- _TASKS FOR THIS EXERCISE_
1. In the emotional health guidelines, how much time should a person spend alone every day?
2. From the emotional health guidelines, extract the passage starting with "2. Take time" and going on through "fully, and often.".

---------- PROVIDED PASSAGE ----------

Make a commitment to your emotional and mental health this year. For some reason, many seem to be under the impression that feeling negative feelings is a “bad” thing. We cannot get through life without experiencing unhappy feelings; it is the human condition.

So, consider some of the following guidelines for better emotional health this year! Do the best you can, without chastising yourself when you don’t quite make it.

  1.  Spend time alone every day, at least 15 minutes without a phone, TV, book, or any other distraction. Close your eyes, and just tune in to your internal world. How do you feel? What comes up? Is it hard to be still? Do you have any anxiety? Scan your body: any pain or tension? Pay close attention. What do you notice?
  2. Take time to feel what you feel. Do you notice feelings coming up during your day? Sadness? Disappointment? Anger? Don’t run from them. Hold yourself gently, and let yourself feel. If it isn’t a convenient time, then return to these feelings at a more convenient time, but do return to them as often as you need to.
  3. Breathe deeply, fully, and often.

---------- RECORDS SUPPLIED ----------

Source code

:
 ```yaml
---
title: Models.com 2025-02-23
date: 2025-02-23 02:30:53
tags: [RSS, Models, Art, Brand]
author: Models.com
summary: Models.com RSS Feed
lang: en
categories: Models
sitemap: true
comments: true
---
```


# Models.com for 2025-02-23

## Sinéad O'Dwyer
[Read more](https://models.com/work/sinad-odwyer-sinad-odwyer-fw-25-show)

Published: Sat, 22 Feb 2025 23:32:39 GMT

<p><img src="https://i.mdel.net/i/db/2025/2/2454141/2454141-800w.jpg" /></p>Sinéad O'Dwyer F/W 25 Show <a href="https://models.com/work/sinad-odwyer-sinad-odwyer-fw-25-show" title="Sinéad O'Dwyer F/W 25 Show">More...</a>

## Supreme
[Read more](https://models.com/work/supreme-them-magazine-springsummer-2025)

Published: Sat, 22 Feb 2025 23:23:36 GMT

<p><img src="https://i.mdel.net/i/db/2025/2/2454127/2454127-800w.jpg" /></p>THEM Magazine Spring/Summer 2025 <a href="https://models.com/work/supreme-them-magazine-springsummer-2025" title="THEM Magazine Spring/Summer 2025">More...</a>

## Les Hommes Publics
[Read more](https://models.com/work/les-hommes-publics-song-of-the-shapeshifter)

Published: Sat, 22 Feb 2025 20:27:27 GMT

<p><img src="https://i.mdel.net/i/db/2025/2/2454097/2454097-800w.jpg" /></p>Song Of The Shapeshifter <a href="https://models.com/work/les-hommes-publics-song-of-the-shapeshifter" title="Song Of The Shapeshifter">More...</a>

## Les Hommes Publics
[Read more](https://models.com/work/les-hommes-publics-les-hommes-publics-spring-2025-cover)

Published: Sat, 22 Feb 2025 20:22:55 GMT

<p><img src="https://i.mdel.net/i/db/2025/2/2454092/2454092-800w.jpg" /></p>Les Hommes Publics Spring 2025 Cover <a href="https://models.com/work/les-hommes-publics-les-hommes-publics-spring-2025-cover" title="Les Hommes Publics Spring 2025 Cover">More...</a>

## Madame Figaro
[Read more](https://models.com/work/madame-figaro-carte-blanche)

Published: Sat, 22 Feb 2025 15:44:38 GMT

----------

- _WRITTEN RESPONSES_
1. At least 15 minutes, without a phone, TV, book, or any other distraction.

2.
2. Take time to feel what you feel. Do you notice feelings coming up during your day? Sadness? Disappointment? Anger? Don’t run from them. Hold yourself gently, and let yourself feel. If it isn’t a convenient time, then return to these feelings at a more convenient time, but do return to them as often as you need to.
  3. Breathe deeply, fully, and often.